##### EXCERPT TO READ #####

This time, however, PC_ExitFlag is TRUE and the code following the if statement is executed.

(7)

(8)

(9) PC_DOSSaveReturn changes the tick rate back to 18.2 Hz, restores the PC’s tick ISR handler, clears the screen and returns to the DOS prompt through the exit(0) function.


Listing - Listing 18.2, Setting up to return to DOS
void PC_DOSReturn (void)
{
    PC_ExitFlag = TRUE;                                        (1)
    longjmp(PC_JumpBuf, 1);                                    (2)
}

(1)

(2) When you want to return to DOS, all you have to do is call PC_DOSReturn (see listing 18.2) which sets PC_ExitFlag to TRUE and execute a longjmp.

Elapsed Time Measurement

The elapsed time measurement functions are used to determine how much time a function takes to execute. Time measurement is performed by using the PC’s 82C54 timer #2. You make time measurement by wrapping the code to measure by the two functions PC_ElapsedStart and PC_ElapsedStop. However, before you can use these two functions, you need to call the function PC_ElapsedInit. PC_ElapsedInit basically computes the overhead associated with the other two functions. This way, the execution time (in microseconds) returned by PC_ElapsedStop consist exclusively of the code you are measuring. Note that none of these functions are reentrant and thus, you must be careful that you do not invoke them from multiple tasks at the same time. .

Miscellaneous

PC_GetDateTime is a function that obtains the PC’s current date and time, and formats this information into an ASCII string. The format is:

"YYYY-MM-DD HH:MM:SS"

and you will need at least 21 characters (including the NUL character) to hold this string. You should note that there are 2 spaces between the date and the time which explains why you need 21 characters instead of 20. PC_GetDateTime uses the Borland C/C++ library functions gettime and getdate which should have their equivalent on other DOS compilers.

PC_GetKey is a function that checks to see if a key was pressed and if so, obtains that key, and returns it to the caller. PC_GetKey uses the Borland C/C++ library functions kbhit and getch which again, have their equivalent on other DOS compilers.

PC_SetTickRate allows you to change the tick rate for µC/OS-II by specifying the desired frequency. Under DOS, a tick occurs 18.20648 times per second or, every 54.925 mS. This is because the 82C54 chip used didn’t get its counter initialized and the default value of 65535 takes effect. Had the chip been initialized with a divide by 59659, the tick rate would have been a very nice 20.000 Hz! I decided to change the tick rate to something more ‘exciting’ and thus, decided to use about 200 Hz (actually 199.9966). The code found in OS_CPU_A.O calls the DOS tick handler one time out of 11. This is done to ensure that some of the housekeeping needed in DOS is maintained. You would not need to do this if you were to set the tick rate to 20 Hz. Before returning to DOS, PC_SetTickRate is called by specifying 18 as the desired frequency. PC_SetTickRate will know that you actually mean 18.2 Hz and will correctly set the 82C54.

##### DATA SHOWN #####

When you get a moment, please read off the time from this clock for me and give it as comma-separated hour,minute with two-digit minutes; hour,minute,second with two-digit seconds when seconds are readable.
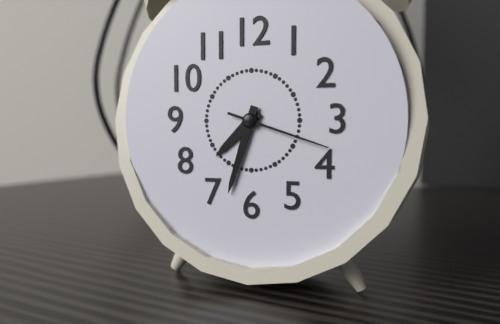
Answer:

#####

**PROBLEMS AND TASKS**
(1) Translate this sentence from the DOS services excerpt into Spanish: "Time measurement is performed by using the PC’s 82C54 timer #2."
(2) In the DOS services excerpt, what is the minimum number of characters, counting the NUL character, needed to hold the string that PC_GetDateTime produces?

**RESPONSES TO THE EXERCISE**
(1) La medición del tiempo se realiza utilizando el temporizador n.º 2 del 82C54 del PC.

(2) At least 21 characters.